Outro eixo da ação trata da aplicação de verbas da assistência social. Auditoria da Secretaria de Assistência e Desenvolvimento Social da Bahia apontou pagamentos considerados irregulares, desvio de finalidade entre blocos de financiamento e despesas sem comprovação documental. O dano estimado nessa frente é de pouco mais de R$ 59 mil.

Na avaliação do magistrado, há indícios consistentes tanto da materialidade dos fatos quanto da existência de dolo — elemento hoje indispensável após as mudanças na Lei de Improbidade Administrativa.
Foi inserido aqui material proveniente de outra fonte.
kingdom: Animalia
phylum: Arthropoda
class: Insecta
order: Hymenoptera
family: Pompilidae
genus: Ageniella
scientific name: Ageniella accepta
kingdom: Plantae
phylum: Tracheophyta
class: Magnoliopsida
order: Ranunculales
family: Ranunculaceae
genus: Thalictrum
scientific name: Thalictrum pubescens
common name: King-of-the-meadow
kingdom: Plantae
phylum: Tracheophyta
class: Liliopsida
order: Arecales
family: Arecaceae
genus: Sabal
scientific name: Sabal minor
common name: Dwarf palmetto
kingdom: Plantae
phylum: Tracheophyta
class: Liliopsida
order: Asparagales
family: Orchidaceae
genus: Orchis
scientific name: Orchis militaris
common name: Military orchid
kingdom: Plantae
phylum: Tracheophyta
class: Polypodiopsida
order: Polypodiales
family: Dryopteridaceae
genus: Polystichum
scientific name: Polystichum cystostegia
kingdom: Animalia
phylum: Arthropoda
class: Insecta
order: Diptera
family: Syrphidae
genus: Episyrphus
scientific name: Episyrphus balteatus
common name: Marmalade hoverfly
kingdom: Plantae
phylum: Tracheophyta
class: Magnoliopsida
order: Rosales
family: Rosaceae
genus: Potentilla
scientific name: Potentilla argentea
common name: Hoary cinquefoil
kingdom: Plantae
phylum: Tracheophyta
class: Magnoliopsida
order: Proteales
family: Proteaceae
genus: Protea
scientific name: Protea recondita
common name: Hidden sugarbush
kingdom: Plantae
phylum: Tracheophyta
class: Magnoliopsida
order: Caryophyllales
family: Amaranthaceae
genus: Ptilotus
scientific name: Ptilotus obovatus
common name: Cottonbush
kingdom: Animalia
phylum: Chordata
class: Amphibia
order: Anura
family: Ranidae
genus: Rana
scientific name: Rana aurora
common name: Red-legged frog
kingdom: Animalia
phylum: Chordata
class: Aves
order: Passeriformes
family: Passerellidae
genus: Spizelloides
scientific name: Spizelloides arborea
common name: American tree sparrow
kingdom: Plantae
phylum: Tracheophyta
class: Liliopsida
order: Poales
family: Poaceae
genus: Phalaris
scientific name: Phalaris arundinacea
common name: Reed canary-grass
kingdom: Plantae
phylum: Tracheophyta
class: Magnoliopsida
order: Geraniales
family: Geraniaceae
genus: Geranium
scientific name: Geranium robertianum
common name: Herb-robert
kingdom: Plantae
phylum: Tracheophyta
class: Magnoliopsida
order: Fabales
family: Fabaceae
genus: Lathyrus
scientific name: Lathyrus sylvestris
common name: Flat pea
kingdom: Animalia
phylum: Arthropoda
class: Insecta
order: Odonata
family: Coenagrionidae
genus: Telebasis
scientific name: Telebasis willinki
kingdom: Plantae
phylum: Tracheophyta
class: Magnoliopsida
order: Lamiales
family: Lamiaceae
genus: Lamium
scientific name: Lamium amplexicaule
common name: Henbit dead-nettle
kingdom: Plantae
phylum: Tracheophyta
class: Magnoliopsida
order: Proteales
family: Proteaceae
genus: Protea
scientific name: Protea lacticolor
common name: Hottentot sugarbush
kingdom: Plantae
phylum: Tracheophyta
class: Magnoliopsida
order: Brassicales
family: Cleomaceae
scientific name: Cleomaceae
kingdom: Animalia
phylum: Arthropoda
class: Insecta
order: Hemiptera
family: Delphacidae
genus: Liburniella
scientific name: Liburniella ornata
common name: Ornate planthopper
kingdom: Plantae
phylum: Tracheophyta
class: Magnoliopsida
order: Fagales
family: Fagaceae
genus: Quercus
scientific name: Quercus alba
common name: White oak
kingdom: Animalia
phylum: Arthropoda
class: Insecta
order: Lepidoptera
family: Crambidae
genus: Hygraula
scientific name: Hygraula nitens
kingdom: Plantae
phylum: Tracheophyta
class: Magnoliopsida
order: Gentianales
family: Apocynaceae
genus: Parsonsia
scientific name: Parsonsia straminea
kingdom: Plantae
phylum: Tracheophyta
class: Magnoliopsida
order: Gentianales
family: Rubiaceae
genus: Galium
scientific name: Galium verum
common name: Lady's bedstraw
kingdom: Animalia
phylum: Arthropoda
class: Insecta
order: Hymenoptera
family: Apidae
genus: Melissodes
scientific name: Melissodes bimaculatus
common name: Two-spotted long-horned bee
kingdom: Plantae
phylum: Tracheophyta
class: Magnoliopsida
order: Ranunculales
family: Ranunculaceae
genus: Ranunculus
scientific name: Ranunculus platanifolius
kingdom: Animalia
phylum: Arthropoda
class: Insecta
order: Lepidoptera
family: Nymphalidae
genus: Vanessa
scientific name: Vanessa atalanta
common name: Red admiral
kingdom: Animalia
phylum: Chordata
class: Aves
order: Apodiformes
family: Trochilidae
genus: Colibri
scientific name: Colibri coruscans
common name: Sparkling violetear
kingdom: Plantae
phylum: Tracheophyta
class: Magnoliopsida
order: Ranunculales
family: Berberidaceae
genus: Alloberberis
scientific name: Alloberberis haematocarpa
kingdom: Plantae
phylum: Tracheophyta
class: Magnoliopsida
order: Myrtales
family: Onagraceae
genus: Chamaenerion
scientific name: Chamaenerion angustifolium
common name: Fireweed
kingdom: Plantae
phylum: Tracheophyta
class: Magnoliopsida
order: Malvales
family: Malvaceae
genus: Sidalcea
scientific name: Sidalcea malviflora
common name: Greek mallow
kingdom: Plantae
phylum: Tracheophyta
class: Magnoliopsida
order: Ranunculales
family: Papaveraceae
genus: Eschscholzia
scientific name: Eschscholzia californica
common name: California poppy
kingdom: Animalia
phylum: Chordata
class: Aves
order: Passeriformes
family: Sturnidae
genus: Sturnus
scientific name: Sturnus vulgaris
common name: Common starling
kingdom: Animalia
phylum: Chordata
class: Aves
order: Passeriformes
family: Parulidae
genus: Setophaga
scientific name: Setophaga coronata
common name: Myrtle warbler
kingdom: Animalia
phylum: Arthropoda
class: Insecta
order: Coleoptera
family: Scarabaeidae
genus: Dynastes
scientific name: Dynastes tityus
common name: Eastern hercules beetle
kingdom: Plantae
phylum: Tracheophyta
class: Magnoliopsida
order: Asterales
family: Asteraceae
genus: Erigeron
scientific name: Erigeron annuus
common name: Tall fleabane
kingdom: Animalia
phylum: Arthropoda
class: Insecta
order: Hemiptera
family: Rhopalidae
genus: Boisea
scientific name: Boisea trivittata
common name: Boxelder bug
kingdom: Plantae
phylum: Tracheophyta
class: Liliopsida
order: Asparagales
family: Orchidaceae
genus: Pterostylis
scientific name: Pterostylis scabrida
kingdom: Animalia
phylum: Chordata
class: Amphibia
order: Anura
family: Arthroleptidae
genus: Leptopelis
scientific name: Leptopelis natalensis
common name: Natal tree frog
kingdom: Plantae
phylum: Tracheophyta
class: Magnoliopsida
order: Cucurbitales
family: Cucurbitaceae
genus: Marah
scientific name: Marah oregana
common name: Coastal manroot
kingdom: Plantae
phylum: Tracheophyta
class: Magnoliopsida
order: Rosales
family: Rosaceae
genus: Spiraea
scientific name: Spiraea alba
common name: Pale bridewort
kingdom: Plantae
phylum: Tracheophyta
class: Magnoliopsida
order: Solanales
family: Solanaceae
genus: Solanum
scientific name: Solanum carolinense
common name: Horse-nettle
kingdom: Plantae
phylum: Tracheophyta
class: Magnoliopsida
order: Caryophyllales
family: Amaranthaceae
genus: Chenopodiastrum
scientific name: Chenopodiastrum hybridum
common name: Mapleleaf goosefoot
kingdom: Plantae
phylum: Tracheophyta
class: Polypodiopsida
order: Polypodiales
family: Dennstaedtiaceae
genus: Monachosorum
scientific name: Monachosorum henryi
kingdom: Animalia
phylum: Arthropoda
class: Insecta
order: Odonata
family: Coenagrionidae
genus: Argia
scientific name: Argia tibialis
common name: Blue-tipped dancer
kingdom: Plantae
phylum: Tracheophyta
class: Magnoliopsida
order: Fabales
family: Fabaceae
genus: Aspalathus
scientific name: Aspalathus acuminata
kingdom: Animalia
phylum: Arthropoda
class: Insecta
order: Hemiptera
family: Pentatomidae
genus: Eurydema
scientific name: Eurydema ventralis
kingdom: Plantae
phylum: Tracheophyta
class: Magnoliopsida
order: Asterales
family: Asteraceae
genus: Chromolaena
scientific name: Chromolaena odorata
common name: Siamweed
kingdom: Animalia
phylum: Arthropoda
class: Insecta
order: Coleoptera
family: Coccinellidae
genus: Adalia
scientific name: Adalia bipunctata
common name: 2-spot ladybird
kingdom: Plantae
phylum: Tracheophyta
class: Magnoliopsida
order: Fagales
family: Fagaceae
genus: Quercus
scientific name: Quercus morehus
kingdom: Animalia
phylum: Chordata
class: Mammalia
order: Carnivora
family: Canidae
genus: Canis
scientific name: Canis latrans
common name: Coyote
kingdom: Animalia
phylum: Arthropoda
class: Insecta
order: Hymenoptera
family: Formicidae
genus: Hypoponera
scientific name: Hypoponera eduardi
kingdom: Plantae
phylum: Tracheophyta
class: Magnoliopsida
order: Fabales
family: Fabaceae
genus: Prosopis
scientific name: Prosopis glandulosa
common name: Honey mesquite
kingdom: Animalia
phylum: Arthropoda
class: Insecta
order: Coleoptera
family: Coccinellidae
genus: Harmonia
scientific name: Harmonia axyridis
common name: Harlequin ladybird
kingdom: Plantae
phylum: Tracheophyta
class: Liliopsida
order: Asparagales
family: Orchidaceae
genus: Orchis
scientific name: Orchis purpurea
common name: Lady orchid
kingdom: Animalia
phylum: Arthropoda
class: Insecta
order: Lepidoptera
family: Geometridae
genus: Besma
Um dos aspectos que pesaram na análise foi o momento da transferência dos recursos do convênio: realizada no último dia de mandato, o que, segundo a decisão, sugere uma ação deliberada para dificultar o controle e a reversão do ato pela gestão seguinte.

Com base nesses elementos, a Justiça autorizou medidas de constrição patrimonial por meio de sistemas como SISBAJUD e RENAJUD, além da busca por bens que possam garantir eventual ressarcimento ao erário. O ex-prefeito foi citado e deverá apresentar defesa no curso do processo.

O caso se insere em um contexto mais amplo de endurecimento na responsabilização de gestores públicos, especialmente após a revisão da Lei de Improbidade, que passou a exigir comprovação de intenção deliberada de violar a lei. Ainda assim, a decisão indica que, ao menos em análise preliminar, o Judiciário entendeu haver elementos suficientes para avançar com a ação e resguardar o patrimônio público.